“It will not take long to pull up stakes and locate in Indiana when we once get started,” responded Mr. Lincoln.

“Perhaps not; but it will be time enough to think of that after we sell,” suggested his wife, as if she had little faith that a purchaser of their farm could be found. “We must learn to labour and wait.”

“We’ve got that lesson pretty well learned now,” responded Mr. Lincoln. “About all I’ve ever done is to labour and wait; and if I wait much longer I may lose what title I have to my land now, as others have.”

“That is not impossible, as everybody about here knows,” added Mrs. Lincoln.

“The chances are that the title to this place may prove worthless, judging from the experience of others,” continued Mr. Lincoln. “A man don’t know whether he owns an acre of land or not about here.”

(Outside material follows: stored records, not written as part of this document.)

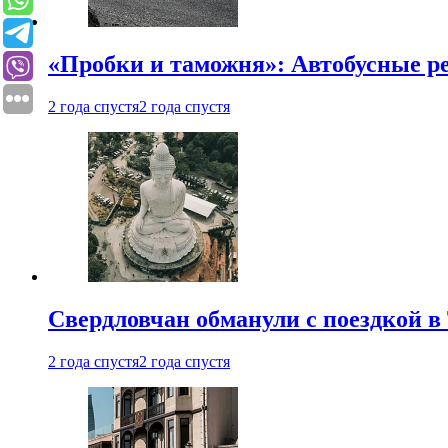
«Пробки и таможня»: Автобусные р
2 года спустя
2 года спустя
Свердловчан обманули с поездкой в
2 года спустя
2 года спустя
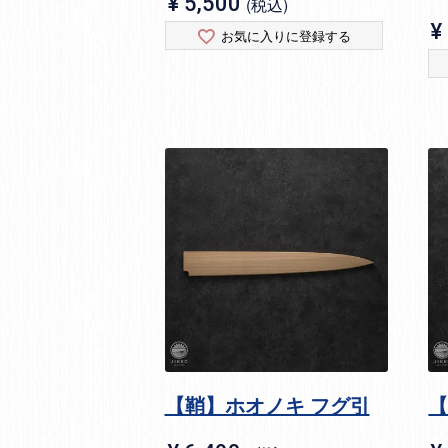
¥
5,500
税込
¥
お気に入りに登録する
【鞘】ホオノキ フグ引
【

Great excitement prevailed in Kentucky relative to land-titles. Many settlers, after toiling for years for a livelihood, found their titles to their farms defective. The heirs of Daniel Boone were cheated out of every acre of land purchased by their illustrious ancestor. So many had experienced trouble and heavy losses in this way, that almost every landholder feared his title might prove invalid. Thomas Lincoln shared this fear in common with others. One of his biographers maintains that he removed to Indiana solely on this account;—that the curse of slavery in Kentucky, or the advantages of freedom in the new State of Indiana, had nothing to do with his decision. But we beg leave to dissent from this conclusion. There can be no doubt that the uncertainty of land-titles in Kentucky was one important reason for his removal, but it was by no means the only reason. Another reason, without doubt, was his love of change. His roving disposition was not entirely eradicated. But, more than all, the excitement over the making of another free State, with the rose-coloured views promulgated concerning the advantages of a free State to poor men like himself, influenced him to make the change. It is positive that he would not have removed to Indiana at all had it come into the Union as a Slave State. The general enthusiasm over its admission in the interest of freedom lured him thither, as it did hundreds of others. The very rapid immigration to that State, commencing immediately after its admission, is conclusive proof of this statement. The reason of his locating just where he did in Indiana was, probably, because a former acquaintance—Thomas Carter—had removed thither. But the next chapter will disclose the details of this affair.